Cooler Master Data Breach Allegedly Exposes Details Of Half A Million Customers To Hackers

Cooler Master Masterliquid ML240L RGB installed in a PC (closeup of the pump on the CPU)
Registered members of Cooler Master's Fanzone program should be on extra high alert for phishing attempts and other cyber shenanigans, like unusual (and otherwise unexpected) credit card charges. That's because a hacker purportedly managed to breach Cooler Master's website and ransack a boatload of data containing personal details for some 500,000 customers.

For those who are unfamiliar with Fanzone, it's basically part of Cooler Master's product registration program—when you register a Cooler Master product (like one of its new gaming chairs), you're enrolled into Fanzone, which unlocks the full warranty (if applicable) and comes with several perks, such as special offers and access to member-only events and campaigns. Fanzone is also used to process RMA requests.

While Cooler Master itself hasn't commented on the data breach, a hacker who goes by the alias 'Ghostr' claims to have infiltrated one of the company's front-facing websites and downloaded several databases. Ghostr purportedly was able to lift 103GB of data containing a treasure trove of customer information.

Screenshot of Cooler Master's Fanzone site.

"This data breach included Cooler Master corporate, vendor, sales, warranty, inventory, and HR data as well as over 500,000 of their Fanzone members' personal information, including name, address, date of birth, phone, email + plain unencrypted credit card information containing name, credit card number, expiry, and 3 digits CC code," Ghostr said in a statement to BleepingComputer.

What's perhaps most startling about the breach is that the hacker allegedly managed to swipe pertinent credit card details, including all-important credit card identification codes, those three-digit numbers on the backs of cards that are used to validate purchases.
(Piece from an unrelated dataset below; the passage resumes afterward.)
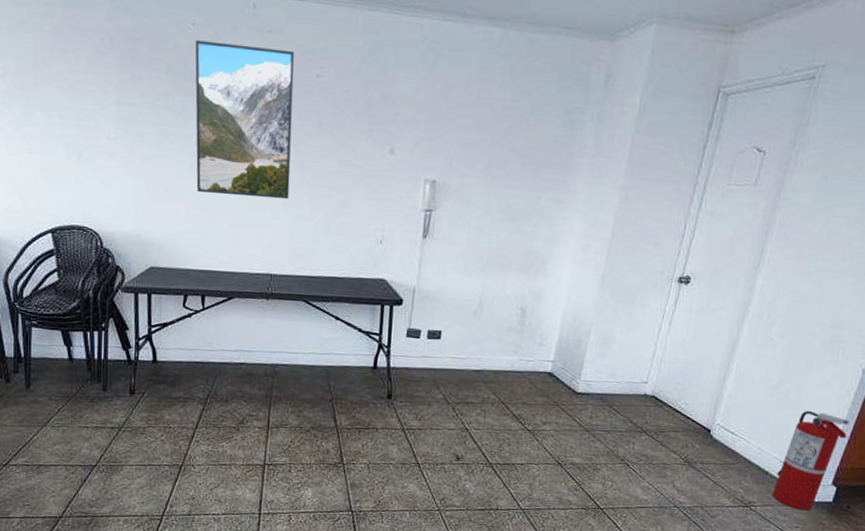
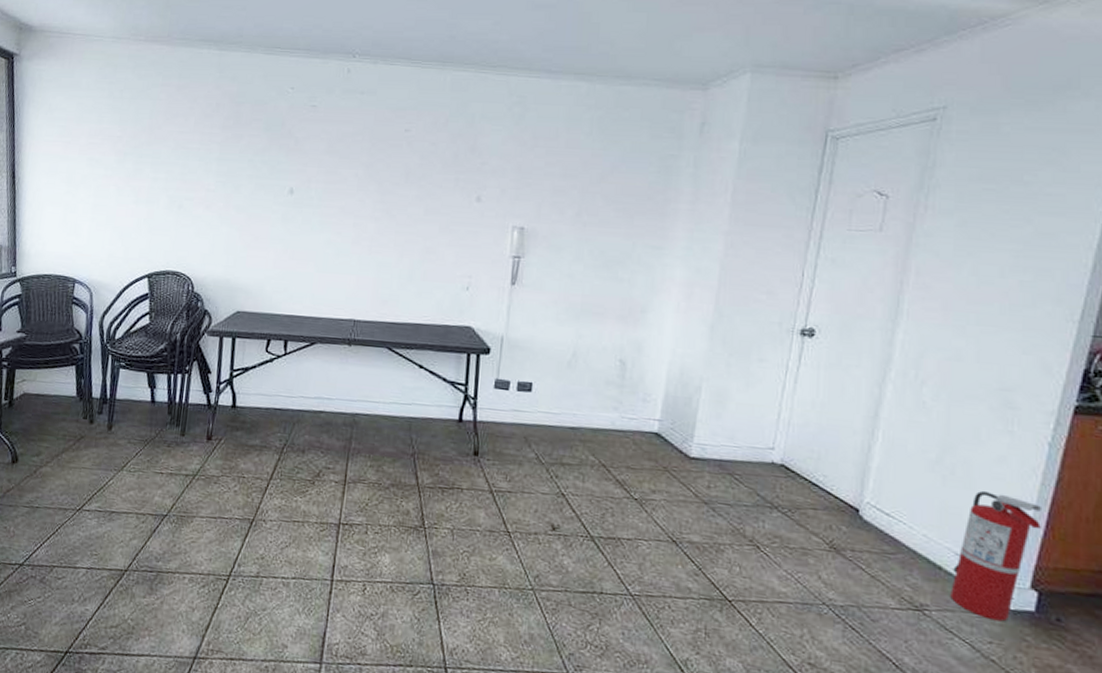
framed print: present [195,40,295,200] -> none [286,102,385,246]

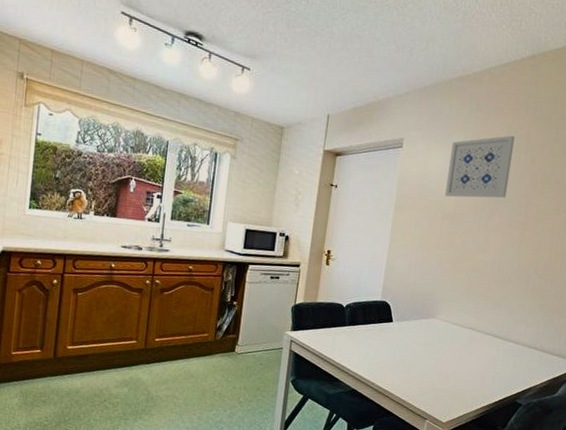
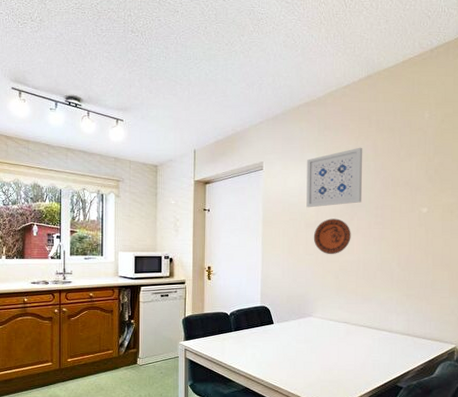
decorative plate: none [448,211,490,252] -> present [313,218,351,254]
Those numbers exist to prevent fraud, but if stolen, could help actually assist with making fraudulent charges.

The folks at Bleeping Computer say they took a gander at a small sample of stolen data provided by Ghostr, and then verified with several impacted customers that at least some of the information is legitimate. All of the customers contacted stated they did indeed open a support or RMA ticket on dates listed in the leaked sample.

Offering a glimmer of hope to those impacted, the site says it was unable to verify any of the other supposedly stolen data, including credit card details. So it's possible that the hacker is overstating the situation in hopes of extorting a ransom from Cooler Master.

In any event, if you've ever registered a product with Cooler Master or otherwise provided personal details to the customers, keep your head on a swivel.